Answer
a. $f(0)=\sqrt 3$ and $ f(7\pi/6)=-2$ local minima, $f(\pi/6)=2$ and $f(2\pi)=\sqrt 3$ local maxima.
$f(\pi/6)= 2$ absolute maximum, $f(7\pi/6)=-2$ absolute minimum.
b. See graph and explanations.
Work Step by Step
a. Step 1. Given the function $f(x)=\sqrt 3cos(x)+sin(x), 0\leq x\lt2\pi$, we have $f'(x)=-\sqrt 3sin(x)+cos(x)$.
Step 2. The extrema happen when $f'(x)=0$, undefined, or at endpoints; thus we have $-\sqrt 3sin(x)+cos(x)=0, tan(x)=\sqrt 3/3$ and the critical points within the domain are $x=0, \pi/6, 7\pi/6,2 \pi$.

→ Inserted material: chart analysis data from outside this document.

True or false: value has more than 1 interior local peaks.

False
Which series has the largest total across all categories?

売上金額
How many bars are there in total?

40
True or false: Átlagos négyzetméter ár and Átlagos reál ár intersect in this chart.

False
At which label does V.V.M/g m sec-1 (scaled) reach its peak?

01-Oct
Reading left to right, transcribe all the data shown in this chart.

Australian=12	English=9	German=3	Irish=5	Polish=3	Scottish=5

Step 3. We have $f(0)=\sqrt 3, f(\pi/6)=\sqrt 3cos(\pi/6)+sin(\pi/6)=2, f(7\pi/6)=-2, f(2\pi)=\sqrt 3$. Test signs of $f'(x)$ across critical points $(0).. (+)..(\pi/6)..(-)..(7\pi/6)..(+)..(2\pi)$; thus we have $f(0)=\sqrt 3$ and $ f(7\pi/6)=-2$ as local minima, $f(\pi/6)=2$ and $f(2\pi)=\sqrt 3$ as local maxima.
Step 4. We can identify that $f(\pi/6)= 2$ is an absolute maximum and $f(7\pi/6)=-2$ is an absolute minimum.

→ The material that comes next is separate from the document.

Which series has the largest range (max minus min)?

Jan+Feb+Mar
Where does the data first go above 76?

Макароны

b. See graph. We can see that when $f'\lt0$, $f$ decreases; while when $f'\gt0$, $f$ increases (both with the tangent slopes corresponding to the values of $f'$). When $f'=0$, $f$ will be at an extrema with tangent slopes of zero. We can also observe the change of signs in $f'$ on different sides of critical points where $f'=0$.